Please format the lines below as a JSON list of strings, one string per line, leaving out any blank lines.

DATA PROVIDED section start

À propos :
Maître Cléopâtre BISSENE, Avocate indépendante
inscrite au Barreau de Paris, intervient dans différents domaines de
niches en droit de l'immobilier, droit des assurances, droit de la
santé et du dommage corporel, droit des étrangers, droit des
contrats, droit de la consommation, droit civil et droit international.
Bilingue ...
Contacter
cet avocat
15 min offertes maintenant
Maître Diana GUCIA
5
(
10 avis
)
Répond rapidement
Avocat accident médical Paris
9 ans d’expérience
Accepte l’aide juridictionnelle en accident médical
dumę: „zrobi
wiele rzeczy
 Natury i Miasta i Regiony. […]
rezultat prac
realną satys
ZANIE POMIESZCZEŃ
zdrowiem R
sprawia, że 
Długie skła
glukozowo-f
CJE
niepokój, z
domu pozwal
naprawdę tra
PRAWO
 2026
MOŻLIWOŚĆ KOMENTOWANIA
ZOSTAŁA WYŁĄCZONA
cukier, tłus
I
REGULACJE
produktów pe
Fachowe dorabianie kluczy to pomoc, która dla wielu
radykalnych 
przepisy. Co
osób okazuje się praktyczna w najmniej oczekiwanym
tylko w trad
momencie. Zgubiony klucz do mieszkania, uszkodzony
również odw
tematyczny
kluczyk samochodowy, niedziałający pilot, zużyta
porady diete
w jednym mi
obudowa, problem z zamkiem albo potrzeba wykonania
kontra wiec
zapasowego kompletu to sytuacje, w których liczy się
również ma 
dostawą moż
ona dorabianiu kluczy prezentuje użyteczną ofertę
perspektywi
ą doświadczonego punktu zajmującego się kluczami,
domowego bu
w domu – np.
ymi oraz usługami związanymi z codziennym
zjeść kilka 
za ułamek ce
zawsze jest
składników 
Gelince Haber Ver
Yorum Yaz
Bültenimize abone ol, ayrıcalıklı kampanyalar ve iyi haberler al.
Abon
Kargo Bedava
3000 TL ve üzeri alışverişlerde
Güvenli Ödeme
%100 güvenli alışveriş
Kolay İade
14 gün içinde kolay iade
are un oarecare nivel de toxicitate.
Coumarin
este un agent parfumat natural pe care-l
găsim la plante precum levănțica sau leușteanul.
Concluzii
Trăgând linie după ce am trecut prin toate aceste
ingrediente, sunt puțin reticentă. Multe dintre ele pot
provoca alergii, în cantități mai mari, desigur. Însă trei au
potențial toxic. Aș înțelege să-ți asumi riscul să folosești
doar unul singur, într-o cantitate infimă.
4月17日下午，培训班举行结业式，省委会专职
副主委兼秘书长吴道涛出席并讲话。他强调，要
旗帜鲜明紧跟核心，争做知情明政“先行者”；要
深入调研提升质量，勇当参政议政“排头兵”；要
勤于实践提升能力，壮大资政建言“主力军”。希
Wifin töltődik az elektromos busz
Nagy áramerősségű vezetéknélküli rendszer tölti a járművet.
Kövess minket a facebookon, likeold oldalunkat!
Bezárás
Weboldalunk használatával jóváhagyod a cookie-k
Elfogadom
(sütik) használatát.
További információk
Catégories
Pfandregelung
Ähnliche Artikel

DATA PROVIDED section end

:: SOLUTION FOR THIS EXERCISE ::
[
  "À propos :",
  "Maître Cléopâtre BISSENE, Avocate indépendante",
  "inscrite au Barreau de Paris, intervient dans différents domaines de",
  "niches en droit de l'immobilier, droit des assurances, droit de la",
  "santé et du dommage corporel, droit des étrangers, droit des",
  "contrats, droit de la consommation, droit civil et droit international.",
  "Bilingue ...",
  "Contacter",
  "cet avocat",
  "15 min offertes maintenant",
  "Maître Diana GUCIA",
  "5",
  "(",
  "10 avis",
  ")",
  "Répond rapidement",
  "Avocat accident médical Paris",
  "9 ans d’expérience",
  "Accepte l’aide juridictionnelle en accident médical",
  "dumę: „zrobi",
  "wiele rzeczy",
  " Natury i Miasta i Regiony. […]",
  "rezultat prac",
  "realną satys",
  "ZANIE POMIESZCZEŃ",
  "zdrowiem R",
  "sprawia, że ",
  "Długie skła",
  "glukozowo-f",
  "CJE",
  "niepokój, z",
  "domu pozwal",
  "naprawdę tra",
  "PRAWO",
  " 2026",
  "MOŻLIWOŚĆ KOMENTOWANIA",
  "ZOSTAŁA WYŁĄCZONA",
  "cukier, tłus",
  "I",
  "REGULACJE",
  "produktów pe",
  "Fachowe dorabianie kluczy to pomoc, która dla wielu",
  "radykalnych ",
  "przepisy. Co",
  "osób okazuje się praktyczna w najmniej oczekiwanym",
  "tylko w trad",
  "momencie. Zgubiony klucz do mieszkania, uszkodzony",
  "również odw",
  "tematyczny",
  "kluczyk samochodowy, niedziałający pilot, zużyta",
  "porady diete",
  "w jednym mi",
  "obudowa, problem z zamkiem albo potrzeba wykonania",
  "kontra wiec",
  "zapasowego kompletu to sytuacje, w których liczy się",
  "również ma ",
  "dostawą moż",
  "ona dorabianiu kluczy prezentuje użyteczną ofertę",
  "perspektywi",
  "ą doświadczonego punktu zajmującego się kluczami,",
  "domowego bu",
  "w domu – np.",
  "ymi oraz usługami związanymi z codziennym",
  "zjeść kilka ",
  "za ułamek ce",
  "zawsze jest",
  "składników ",
  "Gelince Haber Ver",
  "Yorum Yaz",
  "Bültenimize abone ol, ayrıcalıklı kampanyalar ve iyi haberler al.",
  "Abon",
  "Kargo Bedava",
  "3000 TL ve üzeri alışverişlerde",
  "Güvenli Ödeme",
  "%100 güvenli alışveriş",
  "Kolay İade",
  "14 gün içinde kolay iade",
  "are un oarecare nivel de toxicitate.",
  "Coumarin",
  "este un agent parfumat natural pe care-l",
  "găsim la plante precum levănțica sau leușteanul.",
  "Concluzii",
  "Trăgând linie după ce am trecut prin toate aceste",
  "ingrediente, sunt puțin reticentă. Multe dintre ele pot",
  "provoca alergii, în cantități mai mari, desigur. Însă trei au",
  "potențial toxic. Aș înțelege să-ți asumi riscul să folosești",
  "doar unul singur, într-o cantitate infimă.",
  "4月17日下午，培训班举行结业式，省委会专职",
  "副主委兼秘书长吴道涛出席并讲话。他强调，要",
  "旗帜鲜明紧跟核心，争做知情明政“先行者”；要",
  "深入调研提升质量，勇当参政议政“排头兵”；要",
  "勤于实践提升能力，壮大资政建言“主力军”。希",
  "Wifin töltődik az elektromos busz",
  "Nagy áramerősségű vezetéknélküli rendszer tölti a járművet.",
  "Kövess minket a facebookon, likeold oldalunkat!",
  "Bezárás",
  "Weboldalunk használatával jóváhagyod a cookie-k",
  "Elfogadom",
  "(sütik) használatát.",
  "További információk",
  "Catégories",
  "Pfandregelung",
  "Ähnliche Artikel"
]